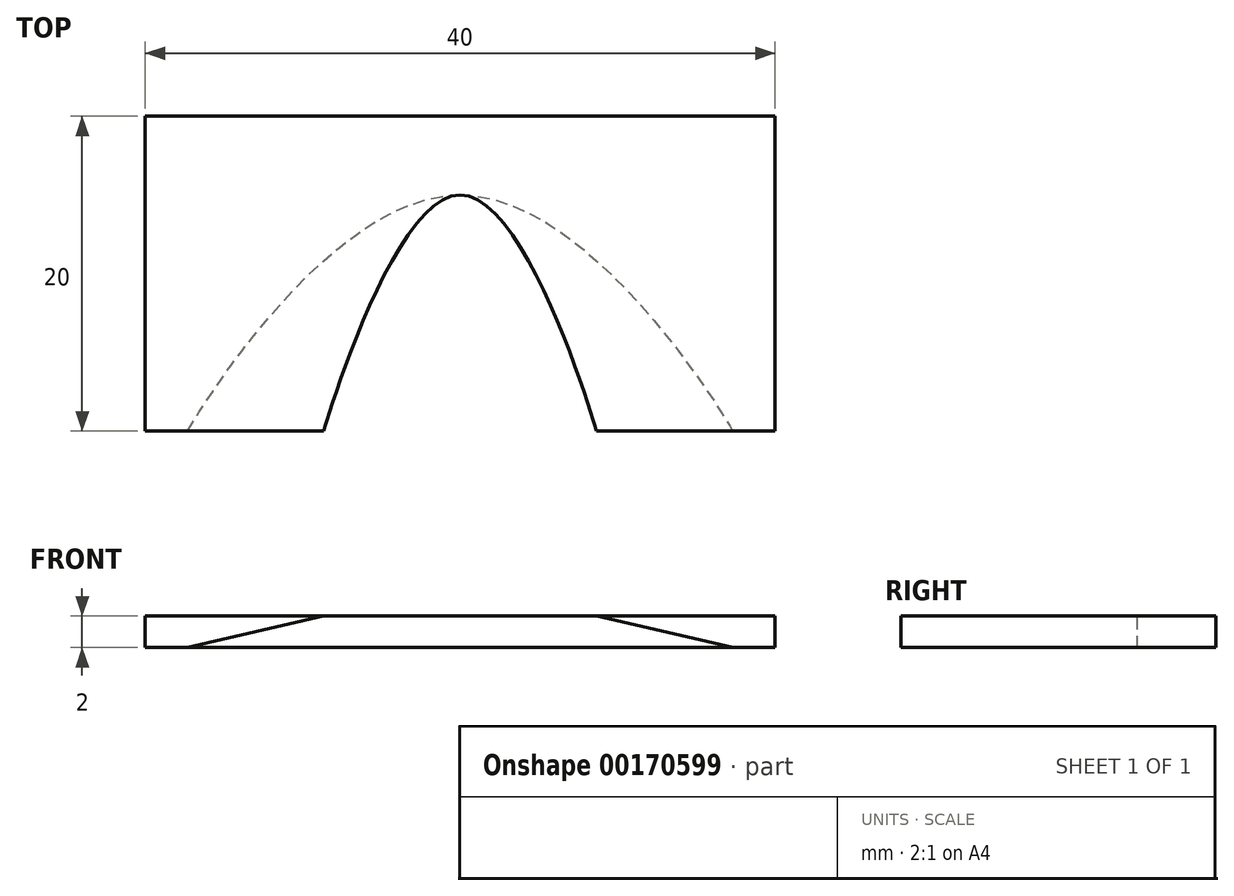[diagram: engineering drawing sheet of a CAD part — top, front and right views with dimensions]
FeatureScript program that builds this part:
annotation { "Feature Type Name" : "Feature", "Feature Type Description" : "" }
export const myFeature = defineFeature(function(context is Context, id is Id, definition is map)
    precondition{}
    {
        {
            assignVariable(context, id + "F0", {"name" : "Height", "anyValue" : 2});
        }
        {
            var Q0;
            Q0=qCreatedBy(makeId("Top.planeOp"),FACE);
            var sketch = newSketch(context, id + "F1", { "sketchPlane" : qUnion([Q0])});
            skLineSegment(sketch, "E0.bottom", {"start": v(-2.68, 0) * mm, "end": v(37.32, 0) * mm});
            skLineSegment(sketch, "E0.top", {"start": v(-2.68, 20) * mm, "end": v(37.32, 20) * mm});
            skLineSegment(sketch, "E0.left", {"start": v(-2.68, 0) * mm, "end": v(-2.68, 20) * mm});
            skLineSegment(sketch, "E0.right", {"start": v(37.32, 0) * mm, "end": v(37.32, 20) * mm});
            skSolve(sketch);
        }
        {
            var Q0;
            Q0 = qSketchRegion(id + "F1", true);
            extrude(context, id + "F2", {"entities" : qUnion([Q0]), "depth" : (getVariable(context, 'Height')) * mm});
        }
        {
            var Q0;
            Q0=qCreatedBy(makeId("Top.planeOp"),FACE);
            var sketch = newSketch(context, id + "F3", { "sketchPlane" : qUnion([Q0])});
            skLineSegment(sketch, "E1", {"start": v(0, 0) * mm, "end": v(34.64, 0) * mm});
            skFitSpline(sketch, "E2", {"points": [v(0, 0) * mm, v(17.32, 15) * mm, v(34.64, 0) * mm], "startDerivative": vector(0, 0.01) * mm, "endDerivative": vector(0, -0.01) * mm});
            skSolve(sketch);
        }
        {
            var Q0;
            Q0=qCreatedBy(makeId("Top.planeOp"),FACE);
            cPlane(context, id + "F4", {"entities" : qUnion([Q0]), "cplaneType" : CPlaneType.OFFSET, "offset" : (getVariable(context, 'Height')) * mm, "width" : 150 * mm, "height" : 150 * mm});
        }
        {
            var Q0;
            Q0=qCreatedBy(id+"F4.planeOp",FACE);
            var sketch = newSketch(context, id + "F5", { "sketchPlane" : qUnion([Q0])});
            skLineSegment(sketch, "E3", {"start": v(8.66, 0) * mm, "end": v(25.98, 0) * mm});
            skFitSpline(sketch, "E4", {"points": [v(8.66, 0) * mm, v(17.32, 15) * mm, v(25.98, 0) * mm], "startDerivative": vector(0, 0.01) * mm, "endDerivative": vector(0, -0.01) * mm});
            skSolve(sketch);
        }
        {
            var Q1;
            Q1=makeQuery(id+"F3.imprint","IMPRINT",FACE,{"disambiguationData":[TD([[makeQuery(id+"F3.imprint","IMPRINT",EDGE,{"derivedFrom":sQuery(id+"F3.wireOp",EDGE,"E1")}),1.0]])]});
            var Q2;
            Q2=qSketchRegion(id+"F5",true);
            loft(context, id + "F6", {"operationType" : NewBodyOperationType.REMOVE, "sheetProfilesArray" : [{ "sheetProfileEntities" : qUnion([Q1]) }, { "sheetProfileEntities" : qUnion([Q2]) }]});
        }
    });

^^^^^^^^

Directions for this task
State how many lines of the material above contain the string "vector", treating uppercase and lowercase as distinct, and give only the number.

Finished task
2